> **Task instructions**
Out of the entries that follow, copy each line containing "Srbija".

> **Source material**
BEGIN
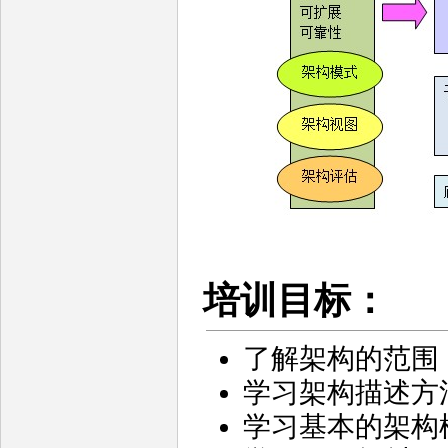
培训目标：
了解架构的范围
学习架构描述方
学习基本的架构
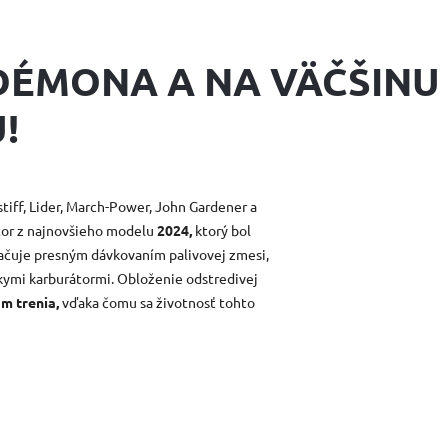
DÉMONA A NA VÄČŠINU
!
iff, Lider, March-Power, John Gardener a
or z najnovšieho modelu
2024,
ktorý bol
načuje presným dávkovaním palivovej zmesi,
skymi karburátormi. Obloženie odstredivej
m trenia,
vďaka čomu sa životnosť tohto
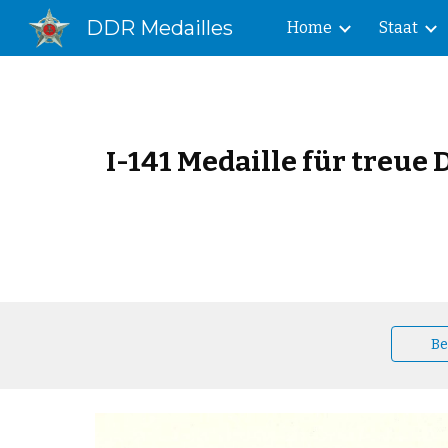
DDR Medailles
Home
Staat
Sk
I-141 Medaille für treue
Be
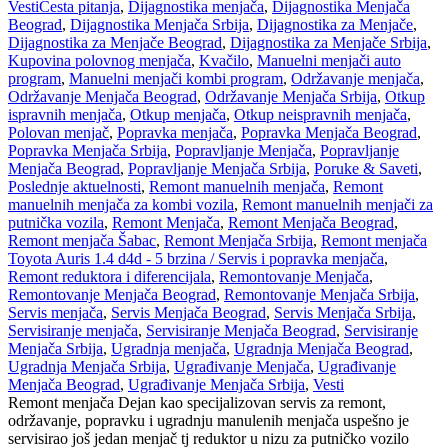
Vesti
Česta pitanja
,
Dijagnostika menjača
,
Dijagnostika Menjača
Beograd
,
Dijagnostika Menjača Srbija
,
Dijagnostika za Menjače
,
Dijagnostika za Menjače Beograd
,
Dijagnostika za Menjače Srbija
,
Kupovina polovnog menjača
,
Kvačilo
,
Manuelni menjači auto
program
,
Manuelni menjači kombi program
,
Održavanje menjača
,
Održavanje Menjača Beograd
,
Održavanje Menjača Srbija
,
Otkup
ispravnih menjača
,
Otkup menjača
,
Otkup neispravnih menjača
,
Polovan menjač
,
Popravka menjača
,
Popravka Menjača Beograd
,
Popravka Menjača Srbija
,
Popravljanje Menjača
,
Popravljanje
Menjača Beograd
,
Popravljanje Menjača Srbija
,
Poruke & Saveti
,
Poslednje aktuelnosti
,
Remont manuelnih menjača
,
Remont
manuelnih menjača za kombi vozila
,
Remont manuelnih menjači za
putnička vozila
,
Remont Menjača
,
Remont Menjača Beograd
,
Remont menjača Šabac
,
Remont Menjača Srbija
,
Remont menjača
Toyota Auris 1.4 d4d - 5 brzina / Servis i popravka menjača
,
Remont reduktora i diferencijala
,
Remontovanje Menjača
,
Remontovanje Menjača Beograd
,
Remontovanje Menjača Srbija
,
Servis menjača
,
Servis Menjača Beograd
,
Servis Menjača Srbija
,
Servisiranje menjača
,
Servisiranje Menjača Beograd
,
Servisiranje
Menjača Srbija
,
Ugradnja menjača
,
Ugradnja Menjača Beograd
,
Ugradnja Menjača Srbija
,
Ugrađivanje Menjača
,
Ugrađivanje
Menjača Beograd
,
Ugrađivanje Menjača Srbija
,
Vesti
Remont menjača Dejan kao specijalizovan servis za remont,
održavanje, popravku i ugradnju manulenih menjača uspešno je
servisirao još jedan menjač tj reduktor u nizu za putničko vozilo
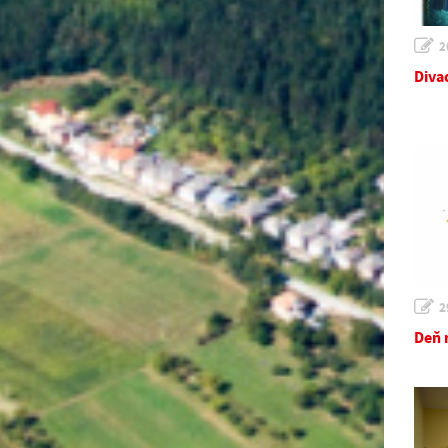
2
Diva
2
Deň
END
> **Solution for this task**
Dijagnostika Menjača Srbija
Dijagnostika za Menjače Srbija
Održavanje Menjača Srbija
Popravka Menjača Srbija
Popravljanje Menjača Srbija
Remont Menjača Srbija
Remontovanje Menjača Srbija
Servis Menjača Srbija
Menjača Srbija
Ugradnja Menjača Srbija
Ugrađivanje Menjača Srbija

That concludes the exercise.